The foundation everything rests on
This closes the course and the program. Every policy number — the GDP in a debt ratio, the poverty rate in a targeting decision, the effect size in an evaluation, the index in a ranking, the inequality figure in a debate — rests on data that was measured, sampled, aggregated, and analysed through the choices this course has covered. If the measurement is bad, the dishonest, or the analysis irreproducible, the policy built on it is unsound, however sophisticated the method. So good measurement and honest, ethical, reproducible data practice are the UNGLAMOROUS FOUNDATION on which the entire edifice of public economics stands — connecting back to module 1's premise (methods can't rescue bad data) and forward to every substantive question in the program. The Tax Policy course's revenue numbers, the Public Budgeting course's spending data, the Sovereign Debt course's debt statistics, the Development course's poverty and growth measures, the Impact Evaluation course's effect estimates, the Governance course's corruption and capacity measures — all depend on the data foundation this course is about.
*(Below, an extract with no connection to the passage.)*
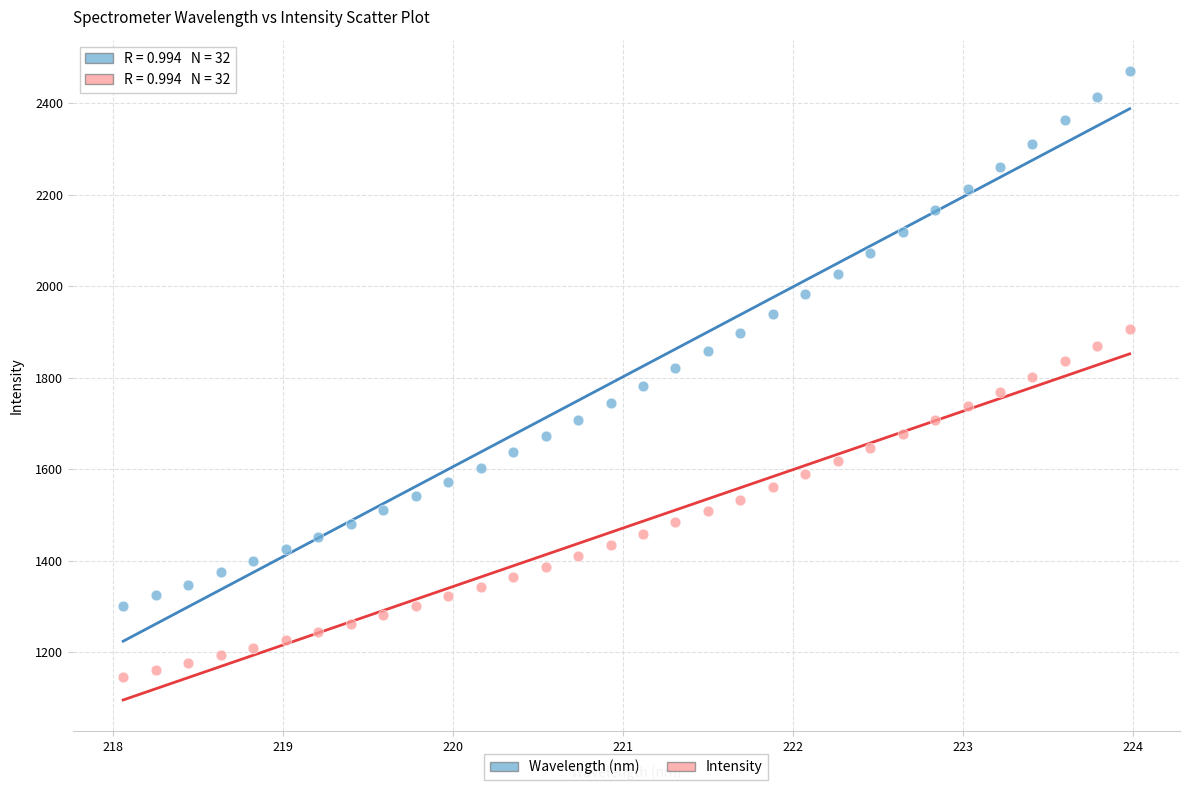

Across all data points, what is the range of Y values (max minus min)?

1324.7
The final lesson of the Public Economics Program is therefore a humble and essential one: take measurement seriously, be honest about what the data can and cannot tell you, practise ethically and reproducibly, and remember that behind every confident policy number is a chain of measurement choices that the responsible analyst makes visible. Good policy rests on good data, honestly handled — that is where the whole program comes to ground.
Exercise
A widely-cited study claims a development intervention has a large positive effect, based on survey data; it is now influencing major policy. A replication attempt fails to reproduce the result. (1) Identify the likely measurement and methodological reasons the original might be wrong. (2) Explain how pre-registration and open data/code would have helped. (3) Identify the ethical obligations the original data collection had. (4) Explain why this episode illustrates the program's final lesson about data as the foundation.